Esta é a posição de MARTHA NUSSBAUM ao afirmar que «there seems to be no good reason why existing mechanisms of basic justice, entitlement and law cannot be extended across the species barrier» e a que se juntam nomes como ALAN DERSHOWITZ e LAURENCE TRIBE da Harvard Law School.
Não sendo os animais «sujeitos de direito» à luz da lei, impõe-se saber o que são então. E, por não haver definição precisa onde os enquadrar, os animais têm de ser reconduzidos à qualificação jurídica como coisas (art. 202º CC), isto é, tudo aquilo que pode ser objecto de relações jurídicas, considerando-se, porém, fora do comércio todas as coisas que não podem ser objecto de direitos privados, tais como as que se encontram no domínio público e as que são, por sua natureza, insusceptíveis de apropriação individual.
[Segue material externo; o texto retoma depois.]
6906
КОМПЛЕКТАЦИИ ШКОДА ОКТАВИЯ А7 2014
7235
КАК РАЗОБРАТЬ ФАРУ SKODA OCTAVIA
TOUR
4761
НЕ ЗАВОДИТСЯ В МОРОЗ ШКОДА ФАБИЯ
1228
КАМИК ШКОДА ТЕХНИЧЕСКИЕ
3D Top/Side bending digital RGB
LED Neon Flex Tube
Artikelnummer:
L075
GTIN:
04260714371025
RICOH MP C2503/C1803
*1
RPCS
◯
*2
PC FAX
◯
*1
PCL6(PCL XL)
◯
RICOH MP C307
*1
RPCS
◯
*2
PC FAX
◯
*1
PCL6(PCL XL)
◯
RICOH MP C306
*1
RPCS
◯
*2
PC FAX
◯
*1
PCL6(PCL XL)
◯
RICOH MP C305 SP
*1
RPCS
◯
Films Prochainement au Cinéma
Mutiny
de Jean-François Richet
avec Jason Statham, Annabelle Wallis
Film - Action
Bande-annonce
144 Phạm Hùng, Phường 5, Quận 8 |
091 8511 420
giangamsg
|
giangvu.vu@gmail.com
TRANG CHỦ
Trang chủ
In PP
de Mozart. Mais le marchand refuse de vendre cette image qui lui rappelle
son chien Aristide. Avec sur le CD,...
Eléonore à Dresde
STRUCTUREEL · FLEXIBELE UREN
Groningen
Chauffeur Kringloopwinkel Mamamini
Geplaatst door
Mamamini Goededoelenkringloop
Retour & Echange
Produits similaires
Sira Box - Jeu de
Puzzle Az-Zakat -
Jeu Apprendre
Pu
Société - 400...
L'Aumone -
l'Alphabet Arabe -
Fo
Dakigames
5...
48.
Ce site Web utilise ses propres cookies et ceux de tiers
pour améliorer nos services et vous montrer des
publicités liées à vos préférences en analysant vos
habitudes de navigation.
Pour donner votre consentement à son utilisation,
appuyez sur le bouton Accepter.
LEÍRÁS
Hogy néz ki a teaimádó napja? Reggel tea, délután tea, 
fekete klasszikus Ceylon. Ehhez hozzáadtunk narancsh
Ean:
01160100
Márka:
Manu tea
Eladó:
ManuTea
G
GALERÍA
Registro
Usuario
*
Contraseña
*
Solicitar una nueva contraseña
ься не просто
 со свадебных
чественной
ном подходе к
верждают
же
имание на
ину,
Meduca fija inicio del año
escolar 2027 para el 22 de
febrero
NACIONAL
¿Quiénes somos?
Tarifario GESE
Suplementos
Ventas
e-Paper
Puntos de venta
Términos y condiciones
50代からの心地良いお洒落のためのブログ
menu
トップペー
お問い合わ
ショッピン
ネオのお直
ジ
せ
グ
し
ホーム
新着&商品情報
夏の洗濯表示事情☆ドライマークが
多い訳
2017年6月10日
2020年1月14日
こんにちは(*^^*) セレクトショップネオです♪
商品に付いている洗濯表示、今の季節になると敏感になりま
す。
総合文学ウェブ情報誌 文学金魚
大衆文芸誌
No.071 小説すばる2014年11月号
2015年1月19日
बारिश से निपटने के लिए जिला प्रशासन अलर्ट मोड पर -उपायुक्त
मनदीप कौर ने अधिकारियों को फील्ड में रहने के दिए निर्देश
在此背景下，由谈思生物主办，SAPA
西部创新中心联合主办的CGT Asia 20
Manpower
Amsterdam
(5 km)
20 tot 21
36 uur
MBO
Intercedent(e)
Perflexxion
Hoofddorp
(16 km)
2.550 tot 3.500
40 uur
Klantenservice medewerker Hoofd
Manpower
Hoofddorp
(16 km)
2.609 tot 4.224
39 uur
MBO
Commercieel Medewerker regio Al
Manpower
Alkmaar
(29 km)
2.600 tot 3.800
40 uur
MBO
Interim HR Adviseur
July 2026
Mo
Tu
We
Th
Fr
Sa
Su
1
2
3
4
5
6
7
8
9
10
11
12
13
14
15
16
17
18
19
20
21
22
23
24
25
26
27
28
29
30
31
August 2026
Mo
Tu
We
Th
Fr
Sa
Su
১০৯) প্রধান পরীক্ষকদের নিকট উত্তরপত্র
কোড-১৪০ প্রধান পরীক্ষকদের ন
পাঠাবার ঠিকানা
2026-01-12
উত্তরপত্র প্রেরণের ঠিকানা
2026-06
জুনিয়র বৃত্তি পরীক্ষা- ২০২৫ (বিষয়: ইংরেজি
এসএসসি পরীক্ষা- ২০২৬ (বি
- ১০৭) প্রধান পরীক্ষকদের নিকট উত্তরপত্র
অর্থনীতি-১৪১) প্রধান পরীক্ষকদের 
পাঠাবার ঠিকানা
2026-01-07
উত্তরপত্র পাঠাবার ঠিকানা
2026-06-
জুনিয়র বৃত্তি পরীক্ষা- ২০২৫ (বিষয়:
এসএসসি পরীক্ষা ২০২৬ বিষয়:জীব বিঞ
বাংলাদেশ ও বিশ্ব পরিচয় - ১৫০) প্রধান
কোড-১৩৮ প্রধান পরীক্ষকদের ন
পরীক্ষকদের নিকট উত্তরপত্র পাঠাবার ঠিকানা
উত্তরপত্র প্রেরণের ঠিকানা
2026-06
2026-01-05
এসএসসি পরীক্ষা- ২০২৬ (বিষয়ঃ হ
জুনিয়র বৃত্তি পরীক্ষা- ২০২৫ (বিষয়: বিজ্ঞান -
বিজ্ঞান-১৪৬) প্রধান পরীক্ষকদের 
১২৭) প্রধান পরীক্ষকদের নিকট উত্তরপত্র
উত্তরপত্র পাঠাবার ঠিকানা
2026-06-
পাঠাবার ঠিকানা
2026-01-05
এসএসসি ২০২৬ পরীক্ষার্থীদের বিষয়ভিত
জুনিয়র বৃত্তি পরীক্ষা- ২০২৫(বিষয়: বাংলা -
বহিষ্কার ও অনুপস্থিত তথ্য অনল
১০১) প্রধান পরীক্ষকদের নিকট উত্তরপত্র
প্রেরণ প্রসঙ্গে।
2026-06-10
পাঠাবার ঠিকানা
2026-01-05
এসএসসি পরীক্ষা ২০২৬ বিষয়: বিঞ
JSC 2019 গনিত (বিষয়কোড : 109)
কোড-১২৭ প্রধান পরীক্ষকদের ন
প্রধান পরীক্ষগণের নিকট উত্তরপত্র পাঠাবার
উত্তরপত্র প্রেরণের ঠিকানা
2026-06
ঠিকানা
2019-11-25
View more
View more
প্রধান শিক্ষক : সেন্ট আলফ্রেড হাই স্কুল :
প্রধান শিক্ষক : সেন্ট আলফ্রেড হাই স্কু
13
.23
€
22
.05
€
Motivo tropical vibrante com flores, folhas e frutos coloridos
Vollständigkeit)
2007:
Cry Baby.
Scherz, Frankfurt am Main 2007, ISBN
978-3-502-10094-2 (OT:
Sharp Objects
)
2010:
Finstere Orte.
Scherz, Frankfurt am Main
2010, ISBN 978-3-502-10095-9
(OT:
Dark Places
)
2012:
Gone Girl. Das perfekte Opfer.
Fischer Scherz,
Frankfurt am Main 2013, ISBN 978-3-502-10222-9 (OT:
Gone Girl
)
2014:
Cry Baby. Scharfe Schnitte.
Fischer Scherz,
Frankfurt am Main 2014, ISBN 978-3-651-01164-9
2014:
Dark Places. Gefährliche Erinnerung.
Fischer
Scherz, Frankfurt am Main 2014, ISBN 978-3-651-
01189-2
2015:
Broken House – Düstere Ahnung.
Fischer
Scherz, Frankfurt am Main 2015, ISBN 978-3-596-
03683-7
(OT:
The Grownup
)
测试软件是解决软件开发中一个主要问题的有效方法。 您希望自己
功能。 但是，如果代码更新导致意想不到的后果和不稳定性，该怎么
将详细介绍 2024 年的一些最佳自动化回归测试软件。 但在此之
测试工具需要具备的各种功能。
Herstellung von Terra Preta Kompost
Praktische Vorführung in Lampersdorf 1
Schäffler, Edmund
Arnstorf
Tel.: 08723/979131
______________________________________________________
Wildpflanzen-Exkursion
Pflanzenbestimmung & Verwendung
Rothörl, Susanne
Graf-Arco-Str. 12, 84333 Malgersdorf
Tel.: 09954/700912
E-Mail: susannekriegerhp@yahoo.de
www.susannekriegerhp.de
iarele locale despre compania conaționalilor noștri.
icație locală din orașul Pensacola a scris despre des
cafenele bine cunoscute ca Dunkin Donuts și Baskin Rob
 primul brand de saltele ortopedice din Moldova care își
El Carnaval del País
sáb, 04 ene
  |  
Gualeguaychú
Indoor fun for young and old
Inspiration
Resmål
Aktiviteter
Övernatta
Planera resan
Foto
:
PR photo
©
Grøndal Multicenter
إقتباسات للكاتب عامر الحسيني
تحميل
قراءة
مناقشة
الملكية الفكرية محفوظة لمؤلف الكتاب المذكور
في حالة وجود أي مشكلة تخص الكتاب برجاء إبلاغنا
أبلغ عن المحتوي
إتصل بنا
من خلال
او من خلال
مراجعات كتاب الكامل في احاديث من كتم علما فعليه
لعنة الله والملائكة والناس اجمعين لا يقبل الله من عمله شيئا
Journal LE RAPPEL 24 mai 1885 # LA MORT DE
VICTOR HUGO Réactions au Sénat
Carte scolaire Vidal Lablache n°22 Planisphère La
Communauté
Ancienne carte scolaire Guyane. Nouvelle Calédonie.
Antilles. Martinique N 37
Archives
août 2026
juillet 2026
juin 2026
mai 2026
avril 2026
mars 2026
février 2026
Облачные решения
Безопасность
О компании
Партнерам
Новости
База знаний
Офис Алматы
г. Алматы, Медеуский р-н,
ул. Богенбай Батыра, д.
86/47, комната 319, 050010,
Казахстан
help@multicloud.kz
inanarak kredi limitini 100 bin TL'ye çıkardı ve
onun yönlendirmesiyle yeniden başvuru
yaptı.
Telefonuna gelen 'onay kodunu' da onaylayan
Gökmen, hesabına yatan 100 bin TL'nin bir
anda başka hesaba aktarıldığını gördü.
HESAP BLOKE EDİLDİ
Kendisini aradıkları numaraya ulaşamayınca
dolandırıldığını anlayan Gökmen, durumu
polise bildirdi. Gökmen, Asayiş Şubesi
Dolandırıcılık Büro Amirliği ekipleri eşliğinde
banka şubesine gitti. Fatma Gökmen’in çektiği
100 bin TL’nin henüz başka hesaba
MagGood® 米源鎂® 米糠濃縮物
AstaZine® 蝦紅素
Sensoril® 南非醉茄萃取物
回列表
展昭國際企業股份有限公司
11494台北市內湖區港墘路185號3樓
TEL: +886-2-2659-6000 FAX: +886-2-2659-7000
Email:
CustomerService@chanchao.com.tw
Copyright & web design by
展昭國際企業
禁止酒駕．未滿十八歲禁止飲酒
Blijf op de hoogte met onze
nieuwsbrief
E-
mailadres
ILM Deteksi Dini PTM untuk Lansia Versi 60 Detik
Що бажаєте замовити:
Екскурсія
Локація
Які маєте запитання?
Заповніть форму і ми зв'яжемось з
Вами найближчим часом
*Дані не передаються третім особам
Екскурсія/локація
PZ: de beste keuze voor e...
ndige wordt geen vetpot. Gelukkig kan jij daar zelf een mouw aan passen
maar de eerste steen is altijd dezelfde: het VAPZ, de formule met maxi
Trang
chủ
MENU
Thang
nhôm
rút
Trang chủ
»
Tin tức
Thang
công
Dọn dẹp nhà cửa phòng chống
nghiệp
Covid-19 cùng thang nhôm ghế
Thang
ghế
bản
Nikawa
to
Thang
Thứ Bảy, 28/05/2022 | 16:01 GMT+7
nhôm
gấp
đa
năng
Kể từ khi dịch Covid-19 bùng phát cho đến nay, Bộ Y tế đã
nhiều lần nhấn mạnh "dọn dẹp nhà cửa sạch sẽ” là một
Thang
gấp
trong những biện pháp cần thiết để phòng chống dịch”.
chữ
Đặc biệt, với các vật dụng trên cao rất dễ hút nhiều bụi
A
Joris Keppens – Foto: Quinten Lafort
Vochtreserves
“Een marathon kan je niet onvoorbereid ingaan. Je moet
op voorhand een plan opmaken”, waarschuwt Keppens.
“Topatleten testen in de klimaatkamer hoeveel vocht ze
E como não constam do art. 204º CC que enumera as coisas imóveis, temos de considerá-los coisas móveis (art. 205º CC). Soluções semelhantes adoptaram os Códigos Civis italiano, espanhol e francês.
Á luz do nosso ordenamento jurídico, como coisas que são, os animais encontram-se sujeitos ao regime das coisas no que se refere à ocupação, propriedade ou transmissão.
Em meu entender, a solução preconizada por MARTHA NUSSBAUM, ALAN DERSHOWITZ, LAURENCE TRIBE ou outras ainda mais radicais como as defendidas por TOM REGAN ou PETER SINGER não são as ideais no que respeita à tutela dos direitos dos animais. Conferir personalidade jurídica aos animais iria conferir-lhes não só direitos mas também deveres a que, enquanto seres não dotados de razão e sentido de responsabilidade, lhes não seria permitido responder. Tal abriria portas a que ocorresse um aumento do abandono animal, a que houvesse punição de animais que agissem de forma violenta provocada pelos donos ao invés de serem estes a ser punidos, etc.
Acompanho plenamente MARTHA NUSSBAUM no que respeita ao problema, isto é, no que respeita à urgente necessidade de se procederem a alterações legislativas que confiram uma (muito) maior protecção aos animais, só não considero a via sugerida a mais adequada. A equiparação de animais ao Homem levaria a situações injustas. Justiça é tratar igual o que é igual e tratar diferente o que é diferente, na medida da diferença e seres humanos e animais não são iguais, sendo que tratá-los como tal traria grandes prejuízos e quase sempre para o lado do animal.
Acredito que uma dessas alterações legislativas que poderia marcar a diferença no que respeita aos constantes abusos que são cometidos contra os animais era a criação no Código Civil de uma secção autónoma dedicada aos animais, independente do regime das coisas – o que, diga-se de passagem, até é indigno, mesmo entendido apenas em sentido jurídico – com vista à criação de uma figura híbrida, distinta quer das pessoas quer das coisas.